### Aktivitas
Terjemahkan kalimat dari kutipan teks ini ke dalam bahasa Inggris: "Karena untuk kebaikan bersama, kata Paus Fransiskus, umat Katolik harus terlibat dalam politik."

Berpolitik Itu Tidak Dosa
Opini | 27 November 2023, 09:33 WIBTapi, makna sesungguhnya istilah zoon politikon adalah manusia makhluk yang hidup bersama orang lain. Dan, itulah kodrat dasar manusia.
Maka, jika kegiatan berpolitik dilandaskan pada penghormatan harkat martabat manusia (karena manusia makhluk yang hidup bersama orang lain), niscaya kegiatan ini menjadi bentuk lain dari kasih.
Paus Pius XI menggambarkan politik sebagai “bentuk amal tertinggi” “untuk keadilan dan perdamaian.”
Dengan rumusan lain, Paus Paulus VI mengatakan, politik adalah salah satu bentuk praktek cinta kasih yang paling mulia karena mengusahakan bonum commune atau kebaikan bersama.
Karena untuk kebaikan bersama, kata Paus Fransiskus, umat Katolik harus terlibat dalam politik.
Meskipun politik itu mungkin “kotor”, membuat frustrasi dan penuh dengan kegagalan (2015).
Bahkan Paus Fransiskus (2013) mengatakan, umat Katolik tidak boleh acuh tak acuh terhadap politik.
Umat harus merasa ikut bertanggung jawab untuk berpartisipasi dalam politik sesuai dengan kemampuannya, dan dengan cara ini ikut bertanggung jawab.
Dalam Ensiklik Fratelli Tutti (Semua Saudara), Paus Fransiskus mengatakan, jenis politik yang dapat mewujudkan dunia
yang makin baik adalah politik kemanusiaan.
Politik kemanusiaan mencari dan menemukan kebaikan bersama yang bersifat universal yang berbasiskan praksis amal kasih dan peningkatan martabat manusia.
***
Tapi bagaimana dengan para biarawan-biarawati?
Apakah semua itu berlaku juga bagi kaum religius; kaum hierarkis, para biarawan-biarawati atau hanya bagi kaum awam?
September lalu saat di Mongolia, Paus Fransiskus mengatakan, Yesus tidak memberikan mandat politik kepada para rasul-Nya, namun meminta mereka untuk meringankan penderitaan “kemanusiaan yang terluka” melalui iman.
Dengan kata lain Gereja tidak memiliki agenda politik.
Jauh sebelumnya, saat audiensi umum, 28 Juli 1993, Paus Yohanes Paulus II (sekarang Santo Yohanes Paulus II) mengatakan, para imam tidak memiliki misi politik (totus2us.co.uk).
Sebelumnya, Sinode Para Uskup tahun 1971 secara khusus menekankan bahwa para presbiter harus menjauhkan diri dari semua aktivisme politik.
Kata Sinode, “Kepemimpinan atau militansi aktif atas nama partai politik mana pun harus dikecualikan oleh setiap imam kecuali, dalam keadaan konkret dan luar biasa, hal ini benar-benar diperlukan demi kebaikan.” Itupun, harus mendapat persetujuan uskup.

### Blok Data
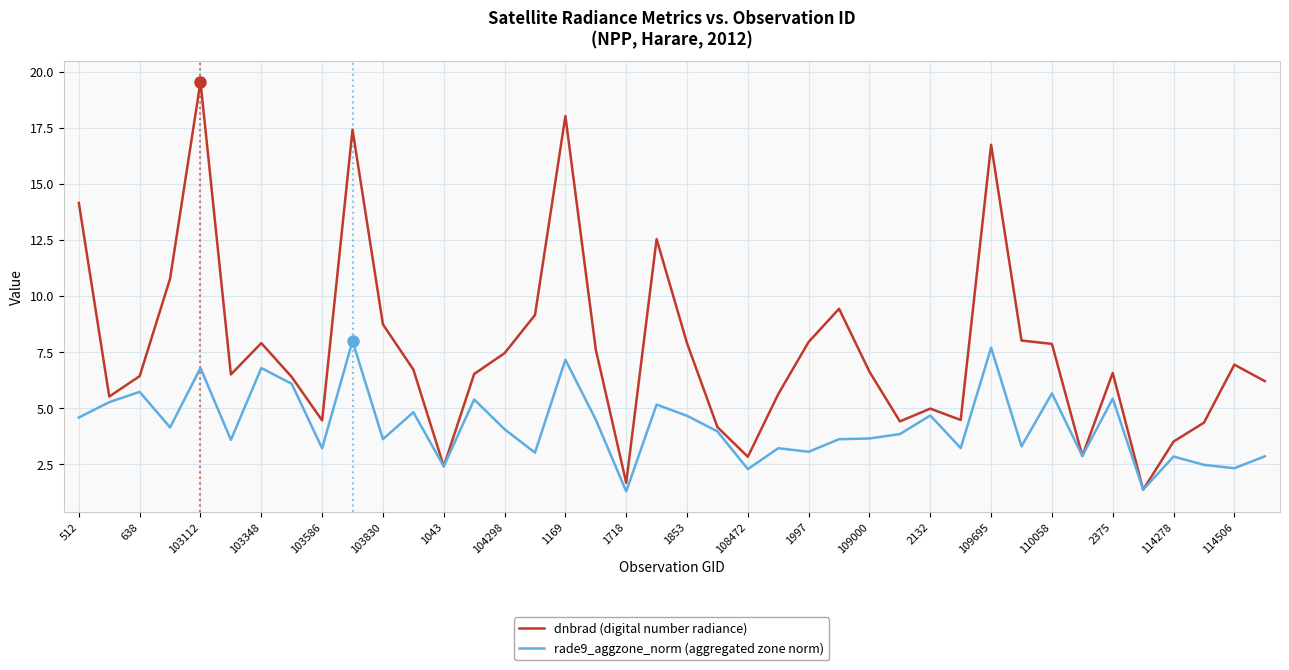

Rank the series by their maximum value, from highest to lowest.

dnbrad (digital number radiance), rade9_aggzone_norm (aggregated zone norm)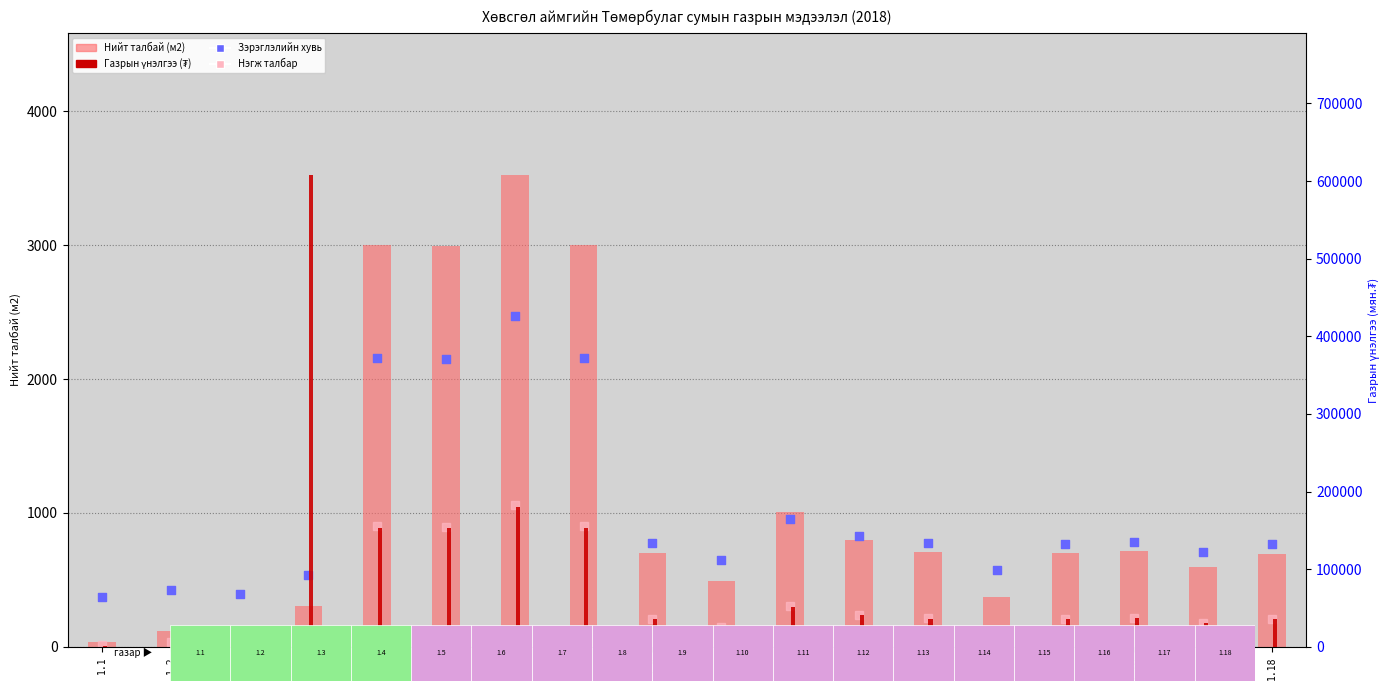

Which series has the largest total across all categories?

Газрын үнэлгээ (₮)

### Jawaban Latihan
Because it is for the common good, says Pope Francis, Catholics must be involved in politics.